The machine used to generate metal 2D barcode is called laser marker, it consists of laser transmitter, control module, positioning module, communication module.

Metal 2D barcode cannot be identified by normal handhold barcode scanner, it needs specific device for identification, it consists of photo taking, image processing, OCR, and communication modules.

5. Barcode label

Barcode labels have been used in MES field all the time, especially in vehicle manufacturing.

Barcode labels have these outstanding advantages:

1) Very cheap.

2) Can be read by man eyes.

3) Don’t require interaction with backend system(PC regards scanner as keyboard device).

Now let me introduce 2 typical scenarios.

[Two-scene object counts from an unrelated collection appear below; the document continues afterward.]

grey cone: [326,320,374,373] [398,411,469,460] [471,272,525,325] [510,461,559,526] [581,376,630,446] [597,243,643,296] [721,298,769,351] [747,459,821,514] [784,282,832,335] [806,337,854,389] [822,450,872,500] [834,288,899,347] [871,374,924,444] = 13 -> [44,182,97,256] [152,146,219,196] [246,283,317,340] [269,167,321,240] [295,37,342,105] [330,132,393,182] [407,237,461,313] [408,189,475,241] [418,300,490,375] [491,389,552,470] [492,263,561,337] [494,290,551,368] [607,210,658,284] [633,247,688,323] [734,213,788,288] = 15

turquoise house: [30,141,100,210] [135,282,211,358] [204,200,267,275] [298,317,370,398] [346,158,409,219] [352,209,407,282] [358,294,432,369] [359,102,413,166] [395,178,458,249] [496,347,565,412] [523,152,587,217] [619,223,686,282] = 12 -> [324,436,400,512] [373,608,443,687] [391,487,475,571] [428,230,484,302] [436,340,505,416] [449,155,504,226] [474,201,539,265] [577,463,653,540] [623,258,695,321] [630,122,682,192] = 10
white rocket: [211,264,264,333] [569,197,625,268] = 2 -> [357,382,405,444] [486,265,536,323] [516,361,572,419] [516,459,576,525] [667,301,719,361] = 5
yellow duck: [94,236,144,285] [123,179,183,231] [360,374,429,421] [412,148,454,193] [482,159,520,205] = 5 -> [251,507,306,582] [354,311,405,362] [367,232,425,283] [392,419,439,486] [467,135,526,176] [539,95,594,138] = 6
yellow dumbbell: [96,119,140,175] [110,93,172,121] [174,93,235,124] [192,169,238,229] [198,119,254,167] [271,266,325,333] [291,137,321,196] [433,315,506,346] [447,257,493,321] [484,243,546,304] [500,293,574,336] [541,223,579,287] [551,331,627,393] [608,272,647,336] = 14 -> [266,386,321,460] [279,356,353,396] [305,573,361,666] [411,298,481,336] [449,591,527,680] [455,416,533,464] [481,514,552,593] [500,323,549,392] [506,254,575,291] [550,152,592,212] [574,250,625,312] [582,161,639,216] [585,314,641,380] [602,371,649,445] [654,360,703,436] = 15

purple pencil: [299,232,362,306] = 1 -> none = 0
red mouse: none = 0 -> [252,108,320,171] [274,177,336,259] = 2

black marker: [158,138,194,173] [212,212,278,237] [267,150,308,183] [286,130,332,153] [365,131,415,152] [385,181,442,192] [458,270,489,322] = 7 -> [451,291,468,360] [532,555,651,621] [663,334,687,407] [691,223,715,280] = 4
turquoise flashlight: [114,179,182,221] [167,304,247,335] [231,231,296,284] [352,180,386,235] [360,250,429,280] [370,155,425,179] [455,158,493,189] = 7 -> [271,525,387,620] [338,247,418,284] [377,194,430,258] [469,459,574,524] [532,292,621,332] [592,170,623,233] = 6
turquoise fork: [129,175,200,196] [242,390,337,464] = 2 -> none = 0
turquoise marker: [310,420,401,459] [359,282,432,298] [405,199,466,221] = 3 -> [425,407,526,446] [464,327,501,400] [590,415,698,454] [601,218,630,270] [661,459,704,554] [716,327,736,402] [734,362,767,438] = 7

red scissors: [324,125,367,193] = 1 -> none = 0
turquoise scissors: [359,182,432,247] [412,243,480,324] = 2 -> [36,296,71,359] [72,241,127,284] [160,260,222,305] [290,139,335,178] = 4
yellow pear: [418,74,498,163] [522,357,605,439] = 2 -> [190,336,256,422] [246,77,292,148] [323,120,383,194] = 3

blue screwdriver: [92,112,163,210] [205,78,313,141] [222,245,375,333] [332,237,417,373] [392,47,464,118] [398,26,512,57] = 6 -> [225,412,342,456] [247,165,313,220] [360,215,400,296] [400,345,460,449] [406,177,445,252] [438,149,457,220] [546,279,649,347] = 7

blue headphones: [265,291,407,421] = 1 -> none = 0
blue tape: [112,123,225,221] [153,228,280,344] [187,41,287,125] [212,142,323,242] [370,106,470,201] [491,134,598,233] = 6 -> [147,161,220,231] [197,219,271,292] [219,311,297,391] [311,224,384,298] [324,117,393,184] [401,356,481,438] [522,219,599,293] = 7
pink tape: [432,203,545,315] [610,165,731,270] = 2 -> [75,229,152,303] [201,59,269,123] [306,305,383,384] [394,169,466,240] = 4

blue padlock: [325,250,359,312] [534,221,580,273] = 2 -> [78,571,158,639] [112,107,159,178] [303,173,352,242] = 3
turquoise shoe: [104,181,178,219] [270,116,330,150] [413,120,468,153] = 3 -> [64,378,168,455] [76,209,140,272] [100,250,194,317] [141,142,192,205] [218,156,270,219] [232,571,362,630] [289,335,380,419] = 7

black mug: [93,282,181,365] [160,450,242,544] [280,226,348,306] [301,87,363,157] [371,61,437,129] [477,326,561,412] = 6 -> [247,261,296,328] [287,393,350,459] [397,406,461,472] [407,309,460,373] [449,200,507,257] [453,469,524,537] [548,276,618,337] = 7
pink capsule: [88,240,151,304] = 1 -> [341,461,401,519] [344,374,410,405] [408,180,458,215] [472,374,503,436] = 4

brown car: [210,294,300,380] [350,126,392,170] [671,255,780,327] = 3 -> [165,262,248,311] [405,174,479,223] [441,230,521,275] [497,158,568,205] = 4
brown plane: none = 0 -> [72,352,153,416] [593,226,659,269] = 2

Scenario 1: Assembly sheet printing

When vehicle passed through PBS, MES will trigger all sub-assembly line printers to print out assembly sheet of each line, the sheet includes lots of barcode labels, such as of VIN number, model type, key station part numbers. When vehicle comes to assembly station, operator will scan labels of part on stack, and also of label of part in sheet, then MES will validate if they are matched or not.

Scenario 2: Error Proofing.

When a vehicle is started assembly, MES will print out an Error Proofing sheet, which is a list of barcode labels, each label is the parameter string of each key Error Proofing station. When vehicle comes to Error Proofing station, operator scans Error Proofing label, and then device PLC gets parameters from label.